Please, my most humble apologies for stating the obvious above, but as I noted I run into a problem with over 50% of openSUSE users who do not understand how to ensure they actually update an application correctly in a 3rd party repository such as the multimedia repository.

The VERY BEST of luck to you in this, and let me know if I can help further. My apologies if I appeared to blunt at times in this post.
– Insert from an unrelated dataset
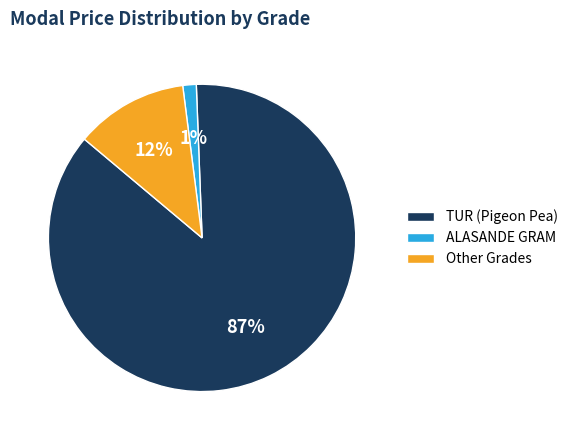

What percentage is the TUR (Pigeon Pea) slice, to the nearest percent?

87%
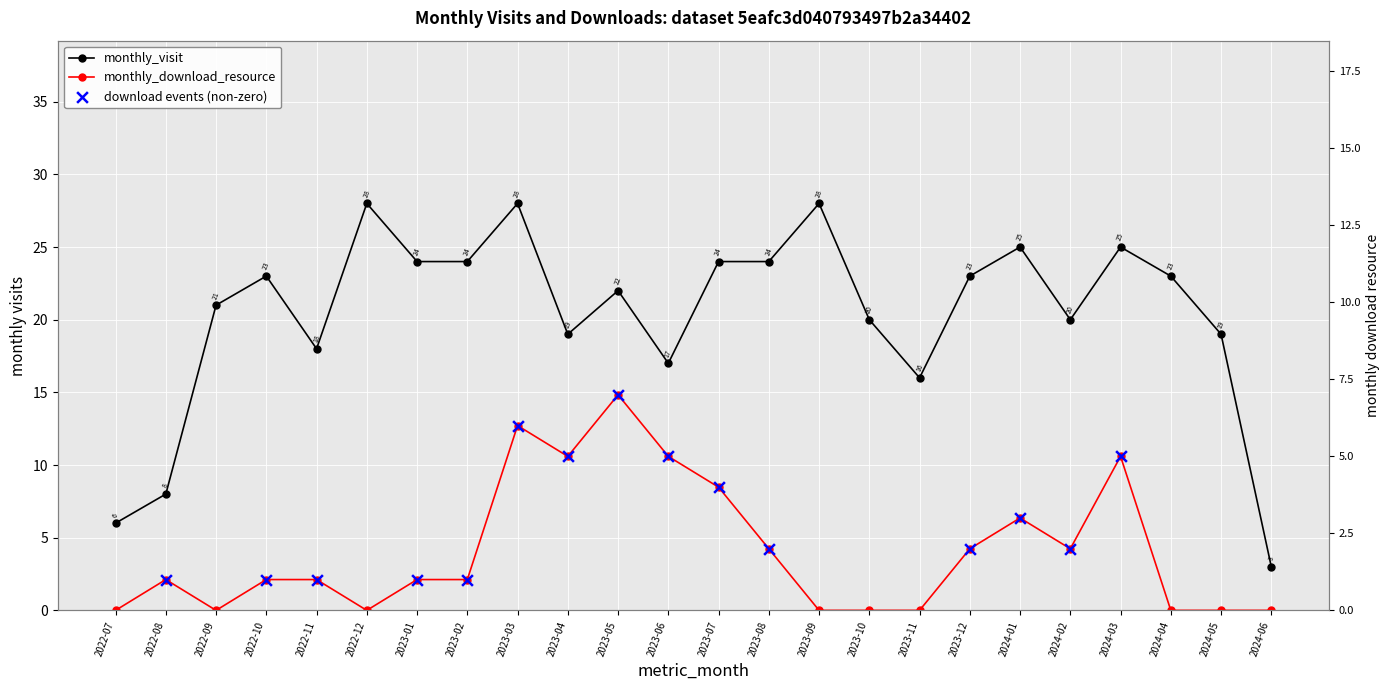

At which category is the sum across all series the highest?

2023-03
I truly am trying to be helpful.

oh not at all…i am still a novice at this…thanks for all your time and effort, i shall get back on this topic when i have figured it out

wow that was rather quick

i just ran the update from the link that you have posted and now my sound is working perfectly…thanks for the great work :wink: i didn’t have to make any changes to the 50-sound.conf file either so that is a great plus

glad you got it working :slight_smile:

i just suffered a bad case of mental retardedness…i titled the thread wrong, it should be ALC883, so can oldcpu or some other moderator retitle the thread so if someone else is looking for this they can find it? thanx

Ok, I’ll change the thread name in around 20 minutes. Unfortunately this will impact our NNTP users.

So NNTP users please do NOT reply to this thread.

NNTP users, please instead wait about 20 minutes (from now) and then look for and reply to a post that will be under a thread entitled “HDA-nVidia Realtek ALC883 souncard- microphone problem”.

The thread is open again with a changed name to “HDA-nVidia Realtek ALC883 souncard- microphone problem”

NNTP users, if you wish to reply to this thread, please reply to THIS post in order to ensure your post ends up at the correct location in the web page thread. Thankyou.

Hi, just wanted to say that it worked for me as well. Properly updating ALL the alsa files fixed the problem. Thanks very much!